When I invented “The Doctrine of Irrevocable Change” for my Playwriting students, they were not happy with that indoctrination because my doctrine conflicted with their simpler wishes and wants to flatly relate the stories of their lives.

Many amateur Playwrights just want to retell something that happened to them and have it immortalized on stage.

While that is fine, you must make your play idea subservient to the the greater requirements of Aristotle.

Every play must end obeying The Doctrine of Irrevocable Change — and that means things can never be the same as they were when the play started.  There is no harsher criticism for a play than: “Nothing happened.”  When “nothing happens” that means “nothing changed” and that means, “The Doctrine of Irrevocable Change was not honored.”

Crafting Irrevocable Change is a big task for any Playwright because the stakes are so high and hard to reach.  The simplest form of Irrevocable Change is a death.

Creating Irrevocable Change that is more subtle, but still as torturous, is the difference between a master Playwright and all the rest.

Irrevocable Change is found throughout the conflict of the choices characters make in any dramatic presentation.

Every character in a play must be made to make a choice that conflicts with something or someone else in the play.  It is through that conflict that the drama lives and the characters become real.

If nothing is at stake — happiness, home, money, art, life — then there cannot be Irrevocable Change.

Sometimes things change, but they can always be fixed and put back right.  That’s what happens in real life.  Things change.  We change.  We move on.

On the stage — in the hyperrealistic frame of time the context of heightened place — that change must be Irrevocable… meaning once a choice is made, that decision can never be undone, reversed, apologized for, or in any other way put back to the way it was before that Irrevocable Change decision was made.

One example of an immaculately crafted Doctrine of Irrevocable Change moment can be found in the ending of Henrik Ibsen’s 1879 play, “A Doll House.”

Nora, a childlike and immature wife to the disinterested and controlling Torvald, decides at the end of the play, to leave him and her children.  The play ends with her walking out of the house and slamming the door behind her.

Modern audiences cheer Nora’s decision to leave her family and live her own life — but that is a fatal and conveniently self-centered notion of conflict and The Doctrine of Irrevocable Change.

Audiences in 1879 fully knew that for a woman of Nora’s age and stature to leave her children and her husband — she had no right to property or money of her own — meant she wasn’t just leaving her family for freedom.

Nora was leaping into her death.

When Nora slammed the door behind her in 1879, she had no place to go, she had no one to turn to, and while she had irrevocably reclaimed the scent of momentary freedom, the immediate reality was a crushing homelessness, prostitution and societal degradation that would quickly pummel her into an empty, but rancid, death.

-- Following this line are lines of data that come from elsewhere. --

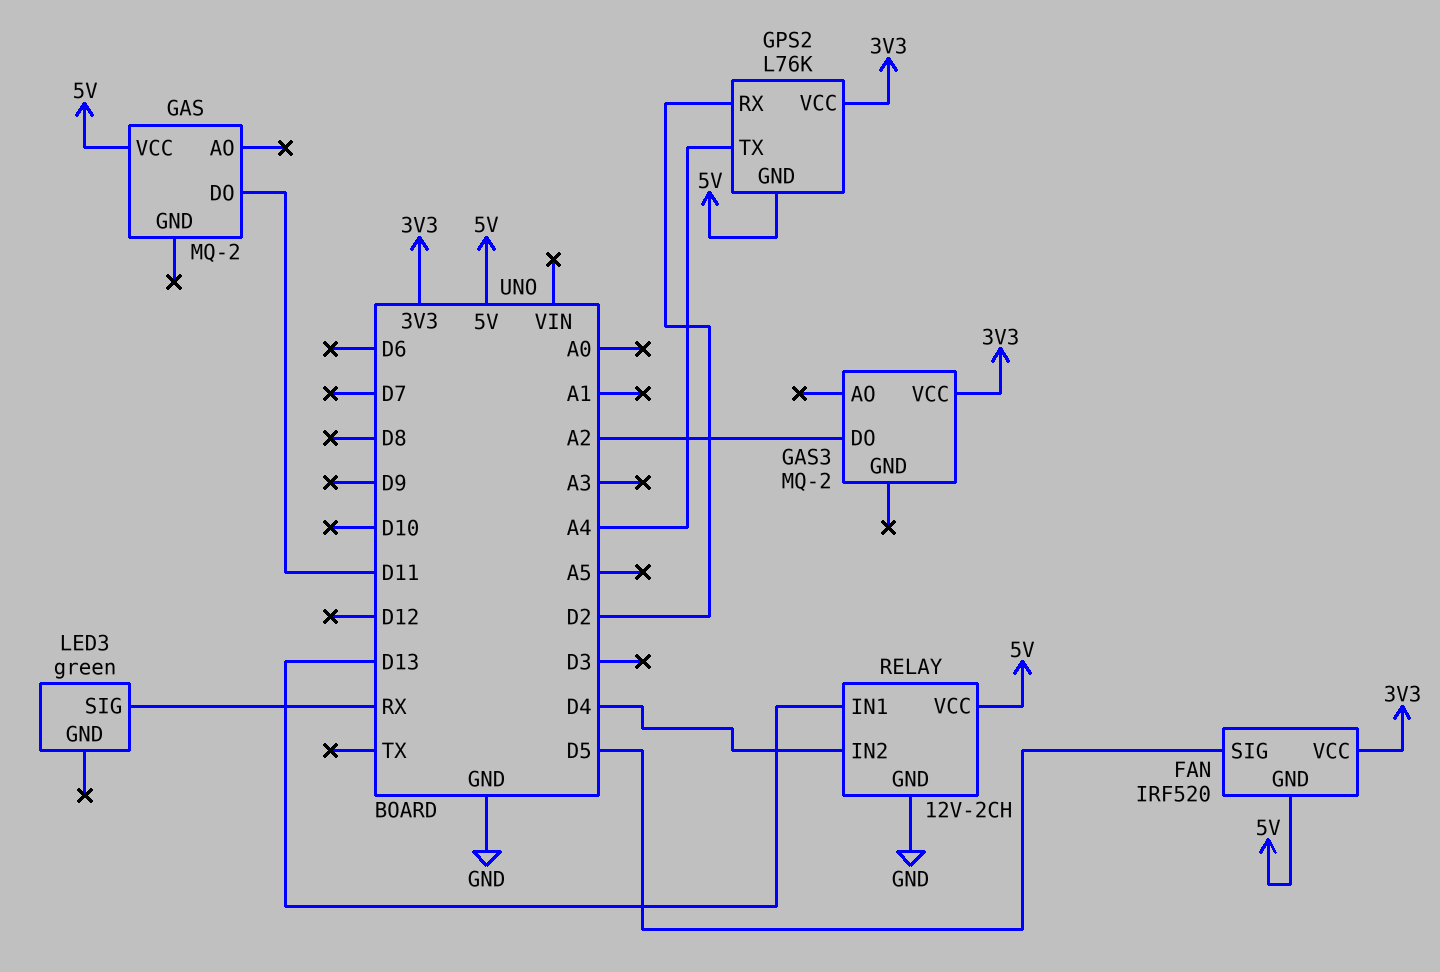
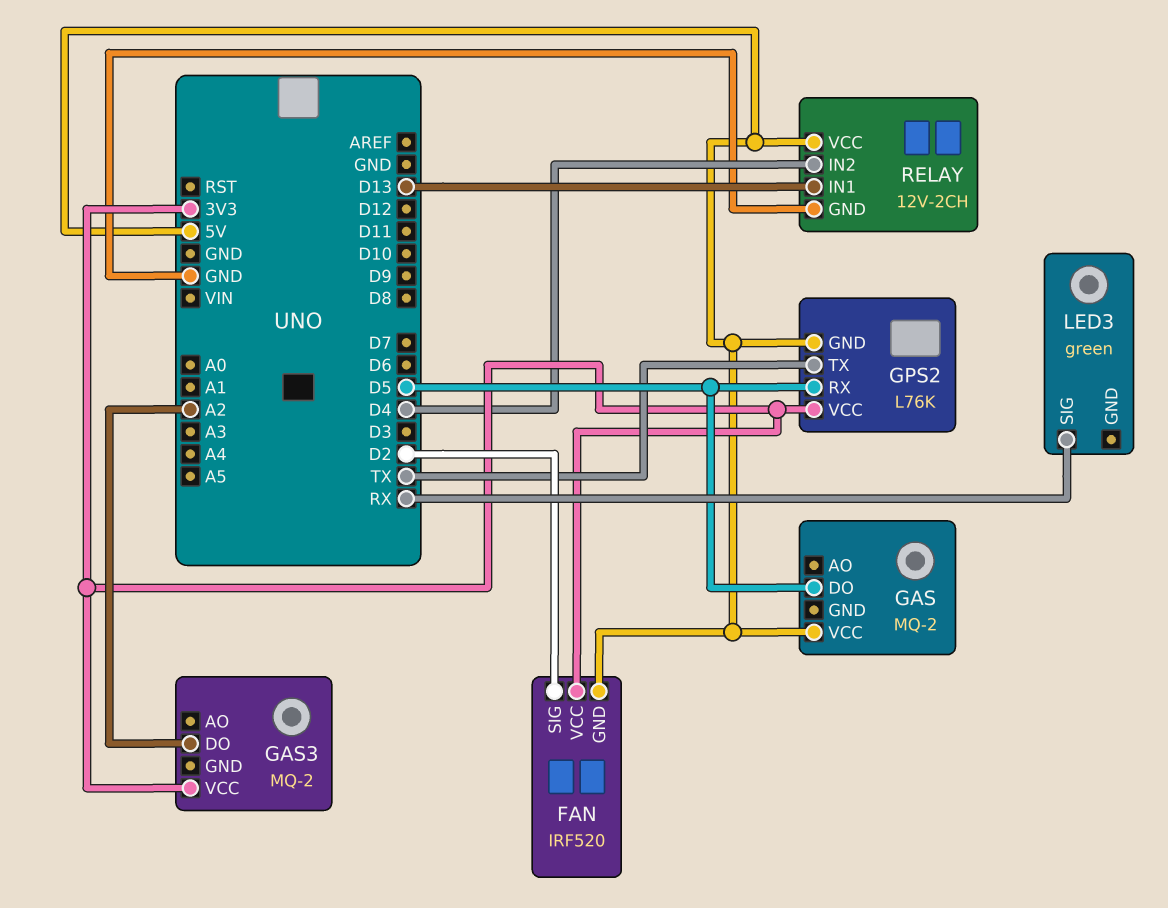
FAN pin SIG: D5 -> D2
GAS pin DO: D11 -> D5
GPS2 pin RX: D2 -> D5
GPS2 pin TX: A4 -> TX

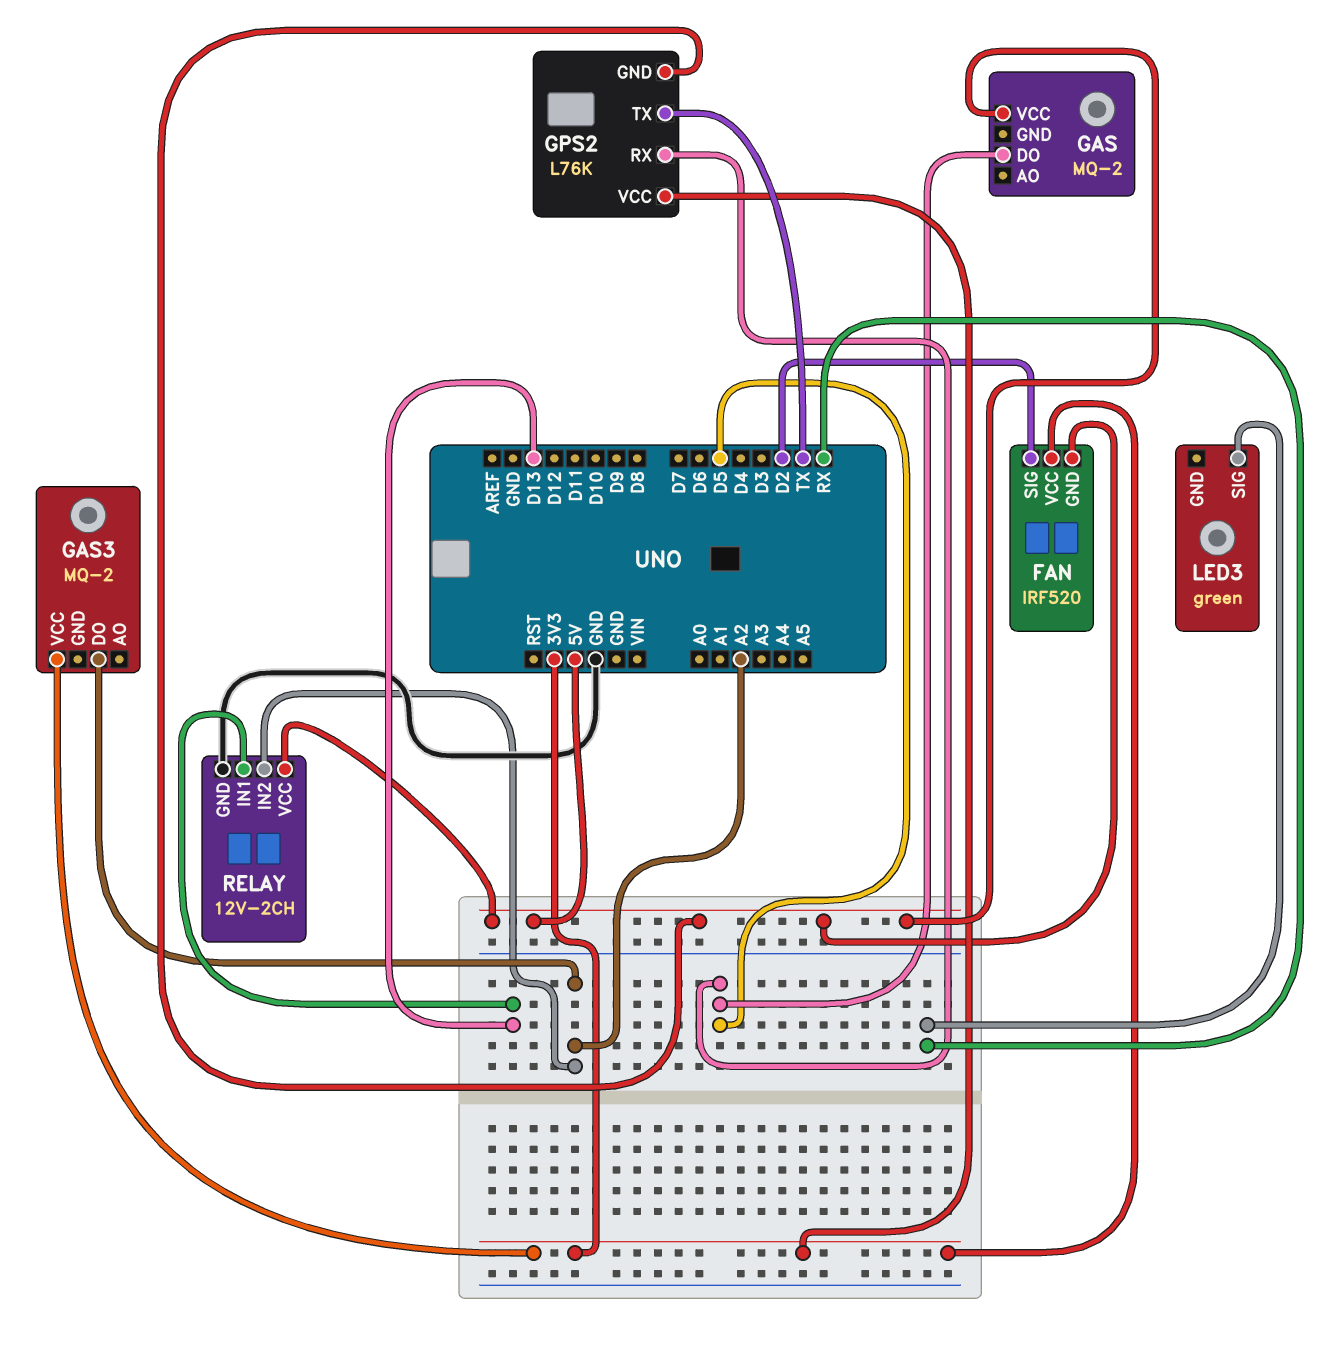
RELAY pin IN2: D4 -> A2

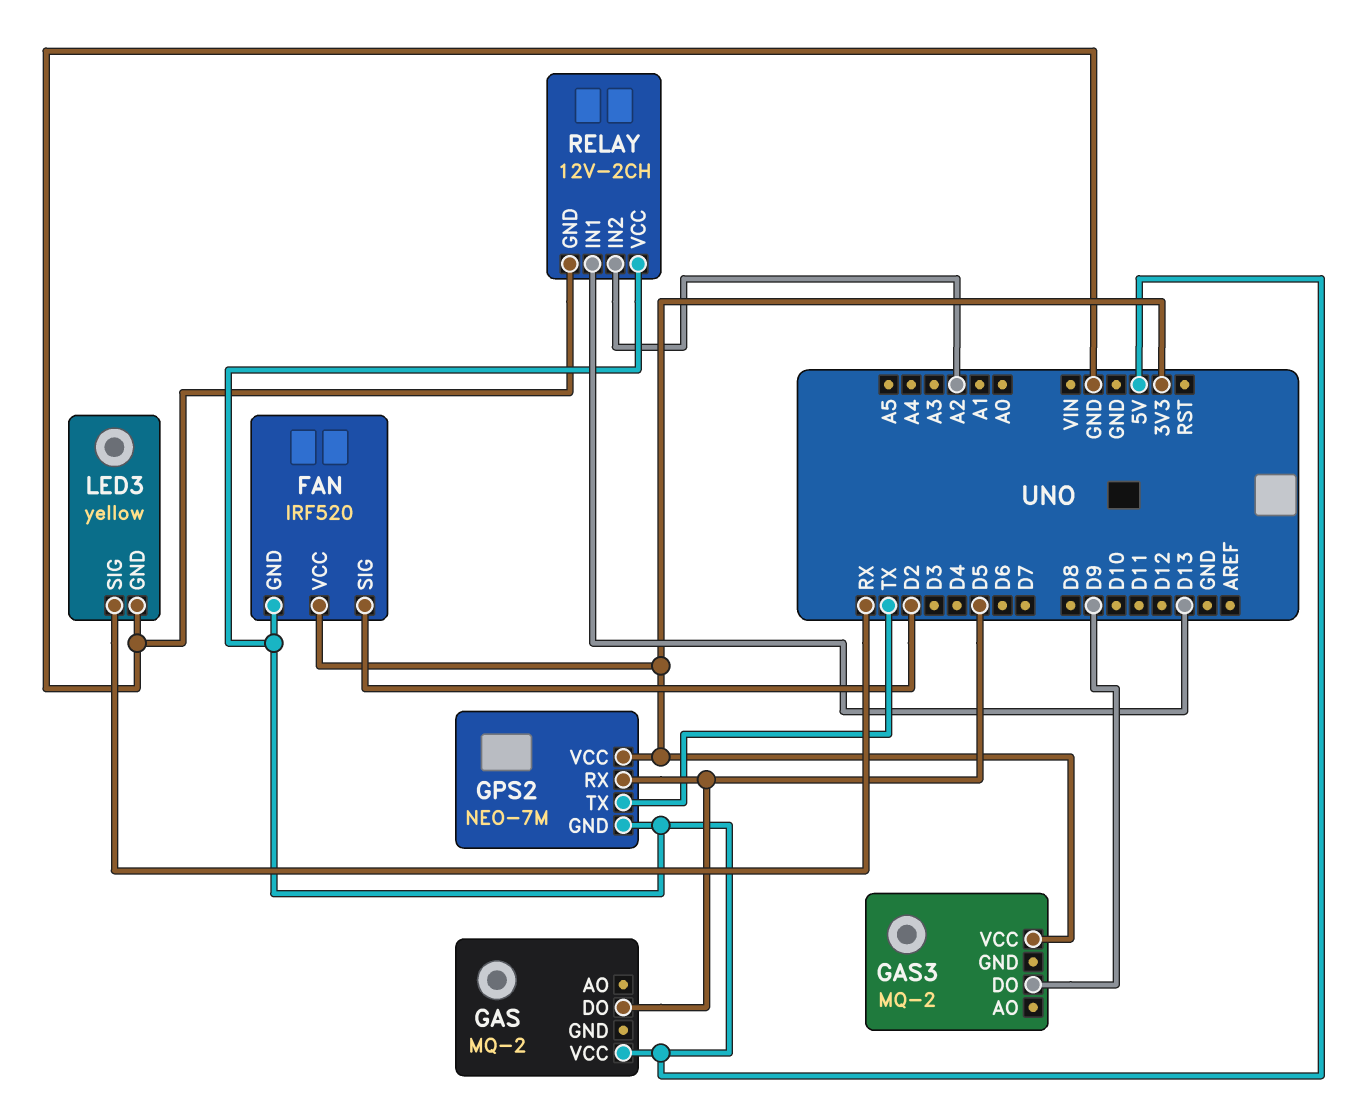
GAS3 pin DO: A2 -> D9
GPS2: L76K -> NEO-7M
LED3: green -> yellow
LED3 pin GND: none -> GND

The Doctrine of Irrevocable Change of a woman leaving her husband and children in 1879 was so real and devastating to audiences that Germany refused to stage the play unless Ibsen, a Norwegian, rewrote the the ending and Nora came back into the house and recanted her want to leave and she had to express her new devotion to home, hearth, husband and her young children.

Ibsen hated the new ending Germany required, but he wrote the ending they wanted in order to get the play staged — Ibsen needed the money and the publicity — and then later, as society and social mores changed, Ibsen was able to restore his original ending for German audiences.

As you struggle with the requirement of “The Doctrine of Irrevocable Change” — you must always brutally ask yourself for honesty while writing by wondering aloud to the world, “Can they go back?  Can this be fixed?”

If the answer to either of those questions is ever “Yes” … then you must stop the writing process and track back to a moment — existing or newly crafted — where an irrevocable change decision must be made.  You will recognize that instant because it is always shrouded in heartbreak, anger and sorrow.

18 Comments

  1. I am enamored by this doctrine, David. There’s a vast difference between a good play and, say, the Doctor Seuss story “…and to think that I saw it on Mulberry Street!” Great stories are more than just, “Oh, interesting thing happened to me the other day.” 🙂

  2. The doctrine does have crosscurrents as you have pointed out, Gordon. I watched an HBO documentary the other night on Heidi Fleiss’ new stud ranch for women — Gay men, really — and she was telling the story of her favorite book, “The Giving Tree” by Shel Silverstein. She was so affected by the story that she choked up and couldn’t continue. Now that’s power. That’s Irrevocable Change in action. The dramatic effect is everlasting!

  3. I absolutely froze when I saw the “King Oedipus” to be staged…talk about “doctrine of irrevocable change”…I avoided reading the play for long…

  4. That is the classic example of conflict and tension and irrevocable change. So few modern dramas can even come near matching its perfection. Aristotle called it, “The Perfect Play.”